Some of Rakowitz’s works currently live in the Arab World even if he is not currently in the region himself. Earlier this year, he premiered his first solo show in the Middle East and Asia. His namesake exhibition runs until November at the Jameel Arts Centre.  It is deeply historical and displays finished works along with the process notes for many of them.

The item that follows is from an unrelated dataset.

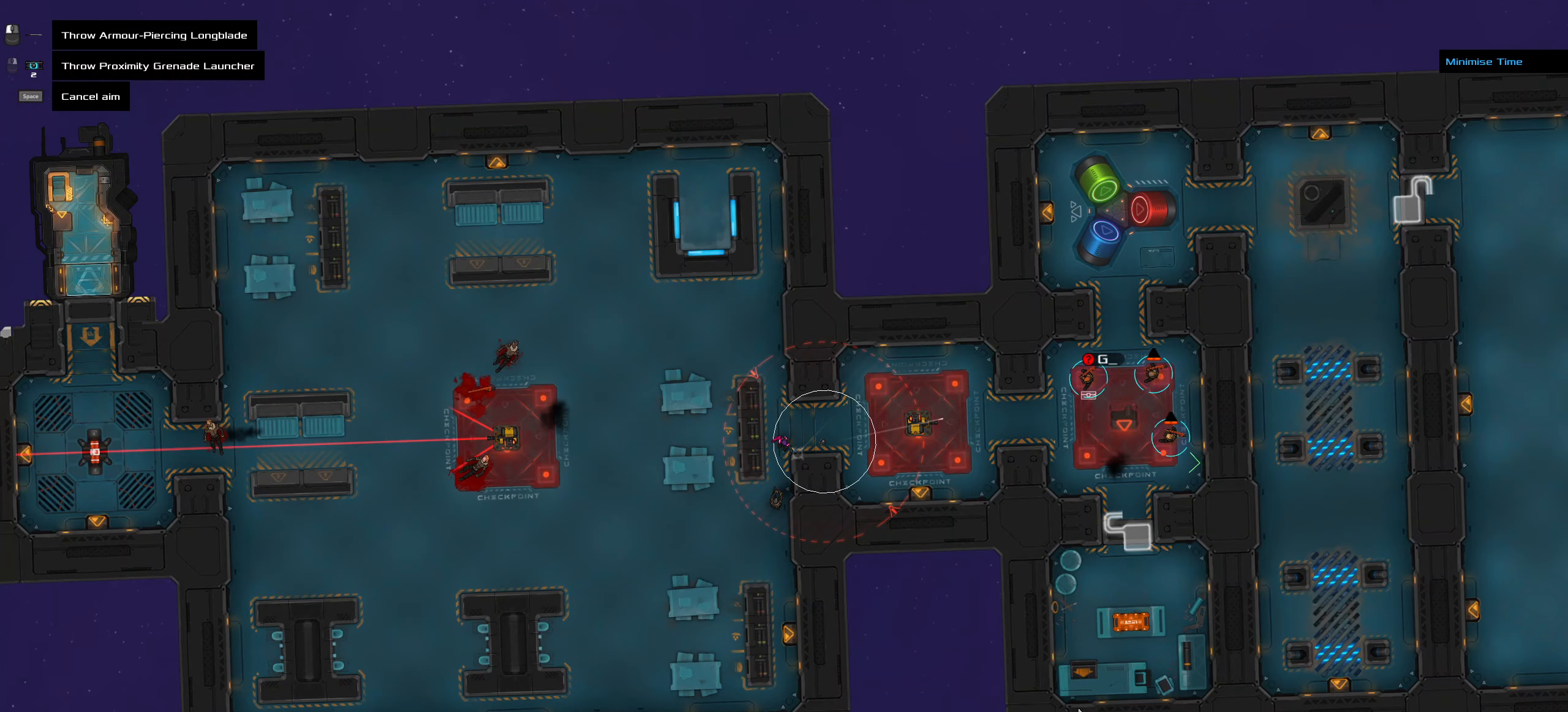
{"keys": [], "mouse": [], "events": [[83, "ctrl_l", "down"], [183, "ctrl_l", "up"]]}
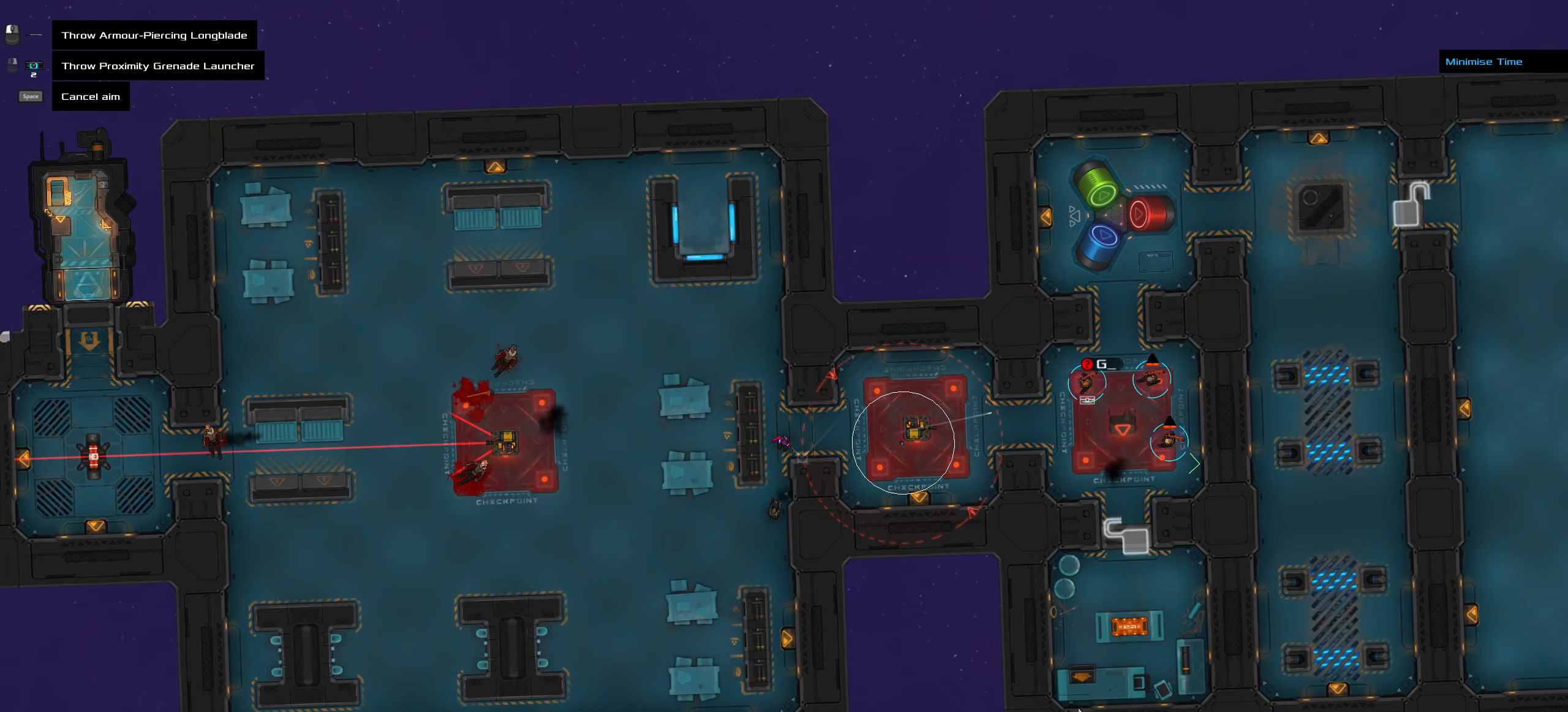
{"keys": [], "mouse": [], "events": []}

The pieces oscillate between pop culture and thorough research about historical reparations, trauma and collective identity. We see works about housing projects in the United States, aboriginal resistance in Australia, temporary solutions for homelessness, a sculptural survey of Armenian architecture in Istanbul, and even a radio room and mini-gallery that unravels historical parallels between the Beatles and the Pan-Arab movement.

1. Rakowitz’s namesake show at the Jameel Arts Centre. 
 2. Michael Rakowitz intervened Libyan flag as part of The Breakup, on view at Jameel Arts Centre. 


3. Michael Rakowitz, piece from The invisible enemy should not exist. On view at Jameel Arts Centre.


Beyond that, the namesake exhibition also reminds us of the value of reconstructing the material history of our ancestors’ lands. From the current show, the works that hooked me the most are The invisible enemy should not exist and Lamassu. In them, Rakowitz engages with ancient artifacts that have been destroyed or looted during times of unrest in Iraq. He reconstructs them and covers them in food packaging that is apparently common to Middle Eastern diaspora households in the United States: Puck cream cheese, canned date syrup, Maggi seasoning, and others. Through these works, Rakowitz becomes a pro-tempore historian who relies on his Iraqiness as an access point into the politics of reconstruction, reparations, and remixing identity post-violence. Using everyday packaging as the material for these artifacts injects a new, migrant, and consumerist dimension into Iraqi historical reconstruction as he sees it. The packaging also reclaims the shared histories of artifacts whose crafts, labor, symbologies, and former witnesses cannot be fully recreated nor brought to life. Somehow, the work brings to light how diasporas get to outlive their artworks, their glories, and, needless to say, their own irreversible ruins. With this, Rakowitz reminds us that it is always possible to make art from home and about home, even if ‘home’ lives in each person’s subjective memory.



4. Michael Rakowitz, The invisible enemy should not exist. Close-up of one of the pieces.

5. Michael Rakowitz, Lamassu. Winged bull made of date syrup cans. 


As I continue to digest the depth and complexity of Rakowitz’s artworks and plan my next visit to the exhibition, I reach some realizations. Nobody but ourselves can determine how we explore our identities. Nobody but ourselves can rewrite the politics of history and reconstruction. Even the most collective of historical traumas carry individual, contemporary repercussions. And beyond that, nobody but ourselves can determine the scope and depth of our explorations as artists, historians, and members of diaspora(s). With these lessons in mind, I hope that one day I get to explore the Colombian conflict, the Paraguayan dictatorship, the Crusades, and the migratory dreams of my ancestors as deeply and impactfully as Rakowitz has explored his own intrigues. Thank you, Michael Rakowitz, for showing me that it is possible to have multiple identities, multiple questions therein, and tell a story with every single one of them. After many more of our individual and visceral explorations, I hope that we meet again soon. 



6. Michael Rakowitz (left) and Daniel H Rey.


Daniel H Rey is a member of Global Art Daily’s Editorial Board and member of the Youth Assembly at the Jameel Arts Centre. These words are his own and do not represent any institution nor were they requested by any third party. Unless otherwise stated, photos were taken by the author of this article.